Members of Congress recently turned on Northern Trust, a recipient of TARP funds, for its sponsorship of the Northern Trust Open golf tournament. Morgan Stanley, another TARP recipient, then said it would suspend most of its activities at the Memorial Tournament, a professional golf tournament in June that it sponsors. Wall Streeters were aghast.

Sure, lawmakers balking at companies stoked with bailout money planning executive trips to spas or casinos, that makes sense. But golf? Golf is for building relationships and making deals.

Deal Journal talked with Jim McNulty to get his take. Mr. McNulty, finance chief at Tampa, Fla., health-care investing firm Hopkins Capital Group, is co-author of the late-1990s book, “Business Golf: The Art of Building Relationships Through Golf,” with Pat Summerall, John Creighton and Will D. Rhame.

Deal Journal: What were your thoughts on the congressional protest over Northern Trust’s golf tournament?

Jim McNulty: I would guess a lot of people in Congress who are not golfers are not going to understand it. If you don’t golf for business, you’re not going to understand it. For Northern Trust, they had a contract, and they had to fulfill their contract. They weren’t out playing golf, they were developing relationships. It’s a basic concept that you develop relationships away from the office. If it’s the difference between picking up a check and being rude and splitting the tab with your client, that isn’t building relationships.

Deal Journal: Is it possible to build relationships without using golf?

Mr. McNulty: You have fishermen and basketball games–all the sporting events of course. Work is about doing your work right, but having fun while you’re doing it. If you’re having fun, you’re going to have a better relationship no matter what sporting event you’re in or around.

Deal Journal: Last week I was talking with someone who said the key to getting out of a recession is psychological–that FDR didn’t help dissolve the cloud of the Great Depression until he started riding in limousines, for instance. Do you agree that is the case?

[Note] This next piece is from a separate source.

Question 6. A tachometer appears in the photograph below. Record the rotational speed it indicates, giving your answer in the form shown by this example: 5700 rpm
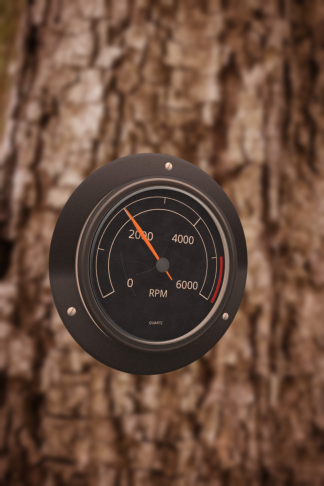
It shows 2000 rpm
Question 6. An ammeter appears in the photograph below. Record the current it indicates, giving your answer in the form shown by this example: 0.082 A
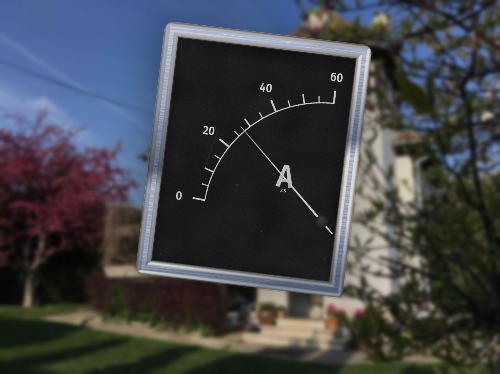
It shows 27.5 A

Mr. McNulty: I think it is. Companies that decide to continue sponsorships will cut back elsewhere before they cut back sponsorships. They’ll have employees pay a 30% insurance premium rather than 25%. They may cut back on the big fancy Christmas party. But you can’t cut it all back. You have to have a life. Companies like Northern Trust have volunteers in the community and the bank that go out and build relationships. That doesn’t cost them any cash, but it makes for a better employee. And look at all the hundreds of volunteers that go to these golf tournaments.